DALLAS -- The plan, as the Dallas Mavericks so eloquently stated on numerous occasions last season, is to find a way for Dirk Nowitzki to spend the twilight years of his spectacular career as the team's second-best player.
The big question now is whether that plan has been executed with this week's acquisition of Chandler Parsons.
Parsons has the talent, passion and wherewithal to become a star in the mold of a Nowitzki. Only time will tell if he has the tenacity and backbone to hoist a team on his shoulders and carry it to a championship.
Parsons is confident he can blossom into being the face of a franchise even if the Houston Rockets didn't think he was talented enough to be their third wheel behind Dwight Howard and James Harden.
"I feel like I haven't even scratched the surface as to how good I can be," Parsons said. "I'm an extremely hard worker, and I'm going to keep getting better and better every single day."
One of Parsons' goals is to continue silencing his critics. They've been shadowing the 6-foot-9, 227-pound small forward since his high school days in Winter Park, Fla., and then when he played at Florida from 2007-11.
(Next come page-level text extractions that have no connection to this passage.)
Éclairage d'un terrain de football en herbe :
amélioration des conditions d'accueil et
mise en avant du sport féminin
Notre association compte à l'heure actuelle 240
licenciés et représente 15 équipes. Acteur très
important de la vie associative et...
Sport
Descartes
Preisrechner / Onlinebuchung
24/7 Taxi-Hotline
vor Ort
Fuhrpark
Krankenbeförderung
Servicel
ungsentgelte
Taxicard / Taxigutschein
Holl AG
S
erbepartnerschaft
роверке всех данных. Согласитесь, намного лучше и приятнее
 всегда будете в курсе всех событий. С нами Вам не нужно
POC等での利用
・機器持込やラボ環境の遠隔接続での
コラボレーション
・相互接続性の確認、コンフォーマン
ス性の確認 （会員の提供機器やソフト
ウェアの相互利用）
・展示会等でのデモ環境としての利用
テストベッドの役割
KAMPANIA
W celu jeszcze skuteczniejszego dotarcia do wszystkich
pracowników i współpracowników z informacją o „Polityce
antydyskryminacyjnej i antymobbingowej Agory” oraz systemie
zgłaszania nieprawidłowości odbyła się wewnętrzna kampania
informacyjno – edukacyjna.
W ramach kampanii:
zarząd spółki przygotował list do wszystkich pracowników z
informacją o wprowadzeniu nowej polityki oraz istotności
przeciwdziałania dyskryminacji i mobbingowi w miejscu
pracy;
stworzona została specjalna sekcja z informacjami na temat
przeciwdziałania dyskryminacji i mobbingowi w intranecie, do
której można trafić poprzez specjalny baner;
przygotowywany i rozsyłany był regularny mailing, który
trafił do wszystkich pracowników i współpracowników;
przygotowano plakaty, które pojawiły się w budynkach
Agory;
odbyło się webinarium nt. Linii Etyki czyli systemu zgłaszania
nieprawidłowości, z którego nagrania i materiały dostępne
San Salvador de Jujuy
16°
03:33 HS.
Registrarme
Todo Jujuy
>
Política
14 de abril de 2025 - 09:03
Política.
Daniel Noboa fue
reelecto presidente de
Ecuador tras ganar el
"They didn't think I could be a 1/8Division3/8 I 1/8player3/8, didn't think I would get drafted -- and I was a second-round pick," Parsons said. "So I've always kind of been that underdog, and I play and practice with that chip on my shoulders to continue to prove people wrong. I'll continue to do that here, and I look forward to it."
The Mavericks believe Parsons' has tremendous upside but didn't want to tackle the issue of whether he could become the face of the franchise.
"I don't think there's really a one, two or three," said Donnie Nelson, the team's president of basketball operations. "I think the way we've done it since I've been here is you try to get the most talented guys."
Parsons has a nice mid-range jumper and three-point game, and he can play inside. He can attack the defensive boards and dart down the floor with the ball, creating all sorts of havoc.
In other words, Parsons is a weapon the Mavs haven't had in their arsenal in many years. And he's only 25.
"He's entering his prime, and he's gotten better by the year," Nelson said. "So it's really an exciting added piece for us because again this summer we wanted to get more talent, and we wanted to be able to be younger. And this is a step toward that."
The Mavs signed Parsons to a three-year, $46 million contract on Tuesday after the Rockets refused to match an offer sheet presented on behalf of the restricted free agent last week.
Parsons' contract allows him to become a free agent after the 2015-16 season. But the Mavs expect him to be with their franchise for many years and hope he'll be able to attract some big-name players to play for Dallas when they become free agents.
"I think with my personality and my relationship with a lot of the guys in the league, I think I can definitely do that," Parsons said. "It'll be fun -- if I do opt out in two years -- I'll have the chance to go out there and do that.
"But even if I don't, three years from now, I fully am ready to do whatever this organization needs me to do and talk to any players that they're interested in and try to convince them to come and play with the core we've got."
Spoken like a true cornerstone with tremendous upside.